Mr. Obama's team believes some elements in the Taliban are aligned with al Qaeda, with its transnational reach and aims of attacking the West, but probably not the majority and mostly for tactical rather than ideological reasons, the official said.

"They're not the same type of group," White House press secretary Robert Gibbs said. "It's certainly not backed up by any of the intelligence."

That leaves the primary aim in Afghanistan to deny al Qaeda any ability to regroup there as it did when the Taliban was in power before the 2001 invasion that ousted them. And this points to a smaller military increase in Afghanistan and a bigger focus on surgical strikes against terrorists in Pakistan and elsewhere - essentially the approach being advocated by Biden as an alternative to the McChrystal recommendation for a fuller counterinsurgency effort inside Afghanistan.

Biden has argued for keeping the American force there around the 68,000 already authorized, including the 21,000 extra troops Mr. Obama ordered earlier this year, but significantly increasing the use of unmanned Predator drones and special forces that have been successful in Pakistan, Somalia and elsewhere.

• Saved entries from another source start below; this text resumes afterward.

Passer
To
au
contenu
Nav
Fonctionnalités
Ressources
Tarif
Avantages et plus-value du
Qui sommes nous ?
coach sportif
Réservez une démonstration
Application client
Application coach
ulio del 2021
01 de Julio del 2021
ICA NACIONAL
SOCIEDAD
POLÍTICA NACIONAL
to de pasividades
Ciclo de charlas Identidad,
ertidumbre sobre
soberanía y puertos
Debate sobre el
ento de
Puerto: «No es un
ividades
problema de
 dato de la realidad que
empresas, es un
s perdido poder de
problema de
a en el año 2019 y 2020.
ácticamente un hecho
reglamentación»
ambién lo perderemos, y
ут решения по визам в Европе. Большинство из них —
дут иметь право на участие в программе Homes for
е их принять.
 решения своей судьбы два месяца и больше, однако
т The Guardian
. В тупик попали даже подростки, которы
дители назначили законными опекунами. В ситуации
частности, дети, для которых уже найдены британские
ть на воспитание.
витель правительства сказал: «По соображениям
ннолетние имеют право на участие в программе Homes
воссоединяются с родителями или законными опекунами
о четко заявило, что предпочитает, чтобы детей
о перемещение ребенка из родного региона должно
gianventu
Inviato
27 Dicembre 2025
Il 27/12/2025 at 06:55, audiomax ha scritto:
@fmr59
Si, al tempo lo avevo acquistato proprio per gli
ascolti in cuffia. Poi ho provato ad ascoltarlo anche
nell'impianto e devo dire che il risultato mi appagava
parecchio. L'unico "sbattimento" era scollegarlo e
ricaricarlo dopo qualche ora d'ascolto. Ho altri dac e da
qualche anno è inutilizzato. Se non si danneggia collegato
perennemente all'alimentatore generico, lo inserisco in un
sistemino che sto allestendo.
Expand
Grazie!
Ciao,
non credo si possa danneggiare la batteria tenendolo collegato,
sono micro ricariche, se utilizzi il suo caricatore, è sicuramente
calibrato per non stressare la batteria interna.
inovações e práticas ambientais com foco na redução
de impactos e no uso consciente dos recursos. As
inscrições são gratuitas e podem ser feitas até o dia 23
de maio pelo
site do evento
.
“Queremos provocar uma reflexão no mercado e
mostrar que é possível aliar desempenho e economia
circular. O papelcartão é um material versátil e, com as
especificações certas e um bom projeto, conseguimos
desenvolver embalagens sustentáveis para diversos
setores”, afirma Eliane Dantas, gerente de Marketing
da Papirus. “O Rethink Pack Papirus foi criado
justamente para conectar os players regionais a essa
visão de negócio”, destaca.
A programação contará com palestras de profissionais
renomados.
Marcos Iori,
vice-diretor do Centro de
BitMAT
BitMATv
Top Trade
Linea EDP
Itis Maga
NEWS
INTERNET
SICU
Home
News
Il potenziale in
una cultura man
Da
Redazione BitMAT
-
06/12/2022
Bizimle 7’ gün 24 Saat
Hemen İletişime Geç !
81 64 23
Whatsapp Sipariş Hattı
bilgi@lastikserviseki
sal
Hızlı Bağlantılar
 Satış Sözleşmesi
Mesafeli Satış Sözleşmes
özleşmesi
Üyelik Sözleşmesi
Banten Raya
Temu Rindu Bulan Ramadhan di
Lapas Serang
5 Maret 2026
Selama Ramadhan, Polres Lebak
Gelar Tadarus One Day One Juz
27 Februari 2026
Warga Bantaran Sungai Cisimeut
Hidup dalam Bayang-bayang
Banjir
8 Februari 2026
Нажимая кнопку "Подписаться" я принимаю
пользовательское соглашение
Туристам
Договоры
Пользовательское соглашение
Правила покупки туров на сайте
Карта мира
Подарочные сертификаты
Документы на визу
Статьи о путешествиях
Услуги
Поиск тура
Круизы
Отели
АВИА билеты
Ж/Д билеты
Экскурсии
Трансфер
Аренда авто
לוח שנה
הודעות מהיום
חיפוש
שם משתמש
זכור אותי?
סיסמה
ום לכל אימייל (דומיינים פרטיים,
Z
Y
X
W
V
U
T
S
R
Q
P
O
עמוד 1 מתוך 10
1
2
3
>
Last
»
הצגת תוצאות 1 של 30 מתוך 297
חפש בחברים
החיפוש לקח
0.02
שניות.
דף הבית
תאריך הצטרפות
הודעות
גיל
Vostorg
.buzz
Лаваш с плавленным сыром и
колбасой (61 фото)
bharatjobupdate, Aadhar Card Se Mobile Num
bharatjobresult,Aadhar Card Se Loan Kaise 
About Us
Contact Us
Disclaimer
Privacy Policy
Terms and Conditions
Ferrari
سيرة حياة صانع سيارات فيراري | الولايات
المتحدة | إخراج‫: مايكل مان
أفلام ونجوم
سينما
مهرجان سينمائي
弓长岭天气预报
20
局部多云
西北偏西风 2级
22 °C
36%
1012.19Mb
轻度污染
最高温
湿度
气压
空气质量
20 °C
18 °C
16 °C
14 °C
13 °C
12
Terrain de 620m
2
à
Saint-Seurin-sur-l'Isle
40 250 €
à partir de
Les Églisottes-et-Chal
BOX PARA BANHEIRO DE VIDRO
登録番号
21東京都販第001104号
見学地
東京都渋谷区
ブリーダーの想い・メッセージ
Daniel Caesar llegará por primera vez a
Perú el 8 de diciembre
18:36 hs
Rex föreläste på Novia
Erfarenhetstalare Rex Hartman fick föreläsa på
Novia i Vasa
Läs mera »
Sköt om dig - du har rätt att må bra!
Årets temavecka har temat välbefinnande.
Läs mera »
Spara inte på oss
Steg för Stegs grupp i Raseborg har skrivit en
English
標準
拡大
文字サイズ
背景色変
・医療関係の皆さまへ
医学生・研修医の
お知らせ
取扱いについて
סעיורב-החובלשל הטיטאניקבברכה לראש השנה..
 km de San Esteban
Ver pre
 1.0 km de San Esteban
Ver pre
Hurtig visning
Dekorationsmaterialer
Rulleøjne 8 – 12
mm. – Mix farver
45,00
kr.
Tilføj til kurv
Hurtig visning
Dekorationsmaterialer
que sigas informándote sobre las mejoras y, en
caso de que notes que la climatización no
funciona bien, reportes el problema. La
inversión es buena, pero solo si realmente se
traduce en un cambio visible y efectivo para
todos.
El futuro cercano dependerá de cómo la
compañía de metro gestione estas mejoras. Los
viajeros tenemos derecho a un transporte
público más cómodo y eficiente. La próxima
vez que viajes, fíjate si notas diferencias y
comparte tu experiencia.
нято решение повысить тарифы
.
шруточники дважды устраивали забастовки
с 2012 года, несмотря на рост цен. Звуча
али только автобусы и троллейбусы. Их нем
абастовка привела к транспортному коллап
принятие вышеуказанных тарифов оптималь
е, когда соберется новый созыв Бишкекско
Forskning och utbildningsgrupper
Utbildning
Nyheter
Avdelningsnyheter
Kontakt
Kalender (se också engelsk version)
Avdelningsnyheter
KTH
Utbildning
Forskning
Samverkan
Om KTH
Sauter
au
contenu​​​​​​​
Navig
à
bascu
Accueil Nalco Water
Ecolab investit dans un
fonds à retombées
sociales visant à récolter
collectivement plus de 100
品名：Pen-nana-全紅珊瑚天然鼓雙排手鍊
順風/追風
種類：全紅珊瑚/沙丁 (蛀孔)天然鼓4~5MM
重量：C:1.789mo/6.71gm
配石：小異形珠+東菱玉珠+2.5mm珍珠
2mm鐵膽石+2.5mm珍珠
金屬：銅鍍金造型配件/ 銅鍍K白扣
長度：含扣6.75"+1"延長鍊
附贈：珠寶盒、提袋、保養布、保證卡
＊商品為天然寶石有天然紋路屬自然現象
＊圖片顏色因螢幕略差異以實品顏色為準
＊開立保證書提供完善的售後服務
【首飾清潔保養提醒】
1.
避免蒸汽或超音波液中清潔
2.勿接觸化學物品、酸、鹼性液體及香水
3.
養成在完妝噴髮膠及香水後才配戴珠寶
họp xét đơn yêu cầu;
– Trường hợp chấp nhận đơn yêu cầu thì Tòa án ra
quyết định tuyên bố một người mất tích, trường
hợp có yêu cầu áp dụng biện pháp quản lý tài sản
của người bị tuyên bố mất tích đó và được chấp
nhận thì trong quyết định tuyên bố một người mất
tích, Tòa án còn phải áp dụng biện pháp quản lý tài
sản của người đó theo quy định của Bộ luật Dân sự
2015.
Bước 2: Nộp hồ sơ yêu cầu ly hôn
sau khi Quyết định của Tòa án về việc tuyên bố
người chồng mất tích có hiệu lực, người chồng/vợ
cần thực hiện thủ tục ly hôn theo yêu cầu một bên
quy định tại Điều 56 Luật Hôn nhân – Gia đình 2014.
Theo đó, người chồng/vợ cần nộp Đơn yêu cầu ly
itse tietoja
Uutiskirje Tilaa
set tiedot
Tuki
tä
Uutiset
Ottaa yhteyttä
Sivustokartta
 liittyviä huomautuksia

There also is increasing reluctance among Mr. Obama's advisers to commit large additional numbers of troops because of concerns about the impact on already severely strained U.S. forces.

The administration has been encouraged by the Pakistani government's recent willingness to more aggressively battle extremists inside its borders. Getting additional cooperation from Pakistan is delicate, as the anti-extremist operations remain extremely controversial in that country, and the U.S.-backed civilian government in Islamabad is weak. But the administration sees opportunity there nonetheless.

Clinton has not tipped her hand as to how she is leaning in the sessions, according to aides. While she is broadly supportive of building up troop levels - although not necessarily in the numbers favored by McChrystal - she also believes the military cannot be the only focus, said the aides, who spoke on condition of anonymity because they were not authorized to detail her views.

Defense Secretary Robert Gates, long wary of a large troop presence in Afghanistan, appears to have grown more comfortable with the prospect of a moderate, middle-path increase.

Many lawmakers from Mr. Obama's own Democratic Party do not want to see additional U.S. troops sent to Afghanistan. According to a new Associated Press-GfK poll, public support for the war has dropped to 40 percent from 44 percent in July.

Republicans, meanwhile, are urging Obama to heed the military commanders' calls soon or risk failure. "Unnecessary delay could undermine our opportunity for success," House Republican leader John Boehner of Ohio said Thursday.